» Data records
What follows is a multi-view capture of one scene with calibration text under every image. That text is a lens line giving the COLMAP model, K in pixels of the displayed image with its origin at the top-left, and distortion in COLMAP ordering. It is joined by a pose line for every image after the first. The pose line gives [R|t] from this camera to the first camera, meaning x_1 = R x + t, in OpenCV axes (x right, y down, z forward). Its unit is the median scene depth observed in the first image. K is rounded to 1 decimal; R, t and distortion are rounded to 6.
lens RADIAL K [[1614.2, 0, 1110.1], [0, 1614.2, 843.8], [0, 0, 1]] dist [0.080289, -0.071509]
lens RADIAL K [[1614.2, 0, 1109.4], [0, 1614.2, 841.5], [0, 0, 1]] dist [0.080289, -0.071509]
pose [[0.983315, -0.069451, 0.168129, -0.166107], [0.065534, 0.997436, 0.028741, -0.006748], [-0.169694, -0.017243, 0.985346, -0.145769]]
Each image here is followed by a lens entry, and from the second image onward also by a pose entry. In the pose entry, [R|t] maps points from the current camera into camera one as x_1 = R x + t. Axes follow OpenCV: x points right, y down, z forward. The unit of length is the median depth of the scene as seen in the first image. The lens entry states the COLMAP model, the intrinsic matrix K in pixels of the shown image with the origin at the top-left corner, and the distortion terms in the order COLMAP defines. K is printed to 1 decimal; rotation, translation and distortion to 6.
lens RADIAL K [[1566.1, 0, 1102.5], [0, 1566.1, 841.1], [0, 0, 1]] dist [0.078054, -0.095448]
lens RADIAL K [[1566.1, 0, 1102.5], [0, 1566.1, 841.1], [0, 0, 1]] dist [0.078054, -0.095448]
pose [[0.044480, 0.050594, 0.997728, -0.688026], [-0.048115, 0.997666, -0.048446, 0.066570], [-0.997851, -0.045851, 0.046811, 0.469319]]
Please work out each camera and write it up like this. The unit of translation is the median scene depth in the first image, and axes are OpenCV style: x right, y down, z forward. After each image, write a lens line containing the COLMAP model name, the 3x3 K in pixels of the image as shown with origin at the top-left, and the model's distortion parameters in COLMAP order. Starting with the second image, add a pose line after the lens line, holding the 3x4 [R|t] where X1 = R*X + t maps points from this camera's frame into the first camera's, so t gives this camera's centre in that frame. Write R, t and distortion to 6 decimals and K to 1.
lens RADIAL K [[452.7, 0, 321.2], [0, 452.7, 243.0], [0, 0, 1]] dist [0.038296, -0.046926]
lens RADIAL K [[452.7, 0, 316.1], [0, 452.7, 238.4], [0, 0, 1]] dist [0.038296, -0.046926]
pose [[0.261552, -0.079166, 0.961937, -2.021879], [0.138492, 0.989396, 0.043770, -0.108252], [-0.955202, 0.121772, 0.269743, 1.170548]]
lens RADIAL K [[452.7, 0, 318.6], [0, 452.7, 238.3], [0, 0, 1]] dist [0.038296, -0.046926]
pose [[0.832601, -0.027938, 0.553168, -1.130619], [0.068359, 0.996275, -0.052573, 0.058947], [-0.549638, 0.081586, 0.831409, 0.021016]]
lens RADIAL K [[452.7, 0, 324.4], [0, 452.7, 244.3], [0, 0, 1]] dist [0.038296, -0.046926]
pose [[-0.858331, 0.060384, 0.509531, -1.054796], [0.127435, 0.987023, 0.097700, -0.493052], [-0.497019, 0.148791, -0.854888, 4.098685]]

» Exercise brief
Retype every entry without changing anything.

» Answer area
What follows is a multi-view capture of one scene with calibration text under every image. That text is a lens line giving the COLMAP model, K in pixels of the displayed image with its origin at the top-left, and distortion in COLMAP ordering. It is joined by a pose line for every image after the first. The pose line gives [R|t] from this camera to the first camera, meaning x_1 = R x + t, in OpenCV axes (x right, y down, z forward). Its unit is the median scene depth observed in the first image. K is rounded to 1 decimal; R, t and distortion are rounded to 6.
lens RADIAL K [[1614.2, 0, 1110.1], [0, 1614.2, 843.8], [0, 0, 1]] dist [0.080289, -0.071509]
lens RADIAL K [[1614.2, 0, 1109.4], [0, 1614.2, 841.5], [0, 0, 1]] dist [0.080289, -0.071509]
pose [[0.983315, -0.069451, 0.168129, -0.166107], [0.065534, 0.997436, 0.028741, -0.006748], [-0.169694, -0.017243, 0.985346, -0.145769]]
Each image here is followed by a lens entry, and from the second image onward also by a pose entry. In the pose entry, [R|t] maps points from the current camera into camera one as x_1 = R x + t. Axes follow OpenCV: x points right, y down, z forward. The unit of length is the median depth of the scene as seen in the first image. The lens entry states the COLMAP model, the intrinsic matrix K in pixels of the shown image with the origin at the top-left corner, and the distortion terms in the order COLMAP defines. K is printed to 1 decimal; rotation, translation and distortion to 6.
lens RADIAL K [[1566.1, 0, 1102.5], [0, 1566.1, 841.1], [0, 0, 1]] dist [0.078054, -0.095448]
lens RADIAL K [[1566.1, 0, 1102.5], [0, 1566.1, 841.1], [0, 0, 1]] dist [0.078054, -0.095448]
pose [[0.044480, 0.050594, 0.997728, -0.688026], [-0.048115, 0.997666, -0.048446, 0.066570], [-0.997851, -0.045851, 0.046811, 0.469319]]
Please work out each camera and write it up like this. The unit of translation is the median scene depth in the first image, and axes are OpenCV style: x right, y down, z forward. After each image, write a lens line containing the COLMAP model name, the 3x3 K in pixels of the image as shown with origin at the top-left, and the model's distortion parameters in COLMAP order. Starting with the second image, add a pose line after the lens line, holding the 3x4 [R|t] where X1 = R*X + t maps points from this camera's frame into the first camera's, so t gives this camera's centre in that frame. Write R, t and distortion to 6 decimals and K to 1.
lens RADIAL K [[452.7, 0, 321.2], [0, 452.7, 243.0], [0, 0, 1]] dist [0.038296, -0.046926]
lens RADIAL K [[452.7, 0, 316.1], [0, 452.7, 238.4], [0, 0, 1]] dist [0.038296, -0.046926]
pose [[0.261552, -0.079166, 0.961937, -2.021879], [0.138492, 0.989396, 0.043770, -0.108252], [-0.955202, 0.121772, 0.269743, 1.170548]]
lens RADIAL K [[452.7, 0, 318.6], [0, 452.7, 238.3], [0, 0, 1]] dist [0.038296, -0.046926]
pose [[0.832601, -0.027938, 0.553168, -1.130619], [0.068359, 0.996275, -0.052573, 0.058947], [-0.549638, 0.081586, 0.831409, 0.021016]]
lens RADIAL K [[452.7, 0, 324.4], [0, 452.7, 244.3], [0, 0, 1]] dist [0.038296, -0.046926]
pose [[-0.858331, 0.060384, 0.509531, -1.054796], [0.127435, 0.987023, 0.097700, -0.493052], [-0.497019, 0.148791, -0.854888, 4.098685]]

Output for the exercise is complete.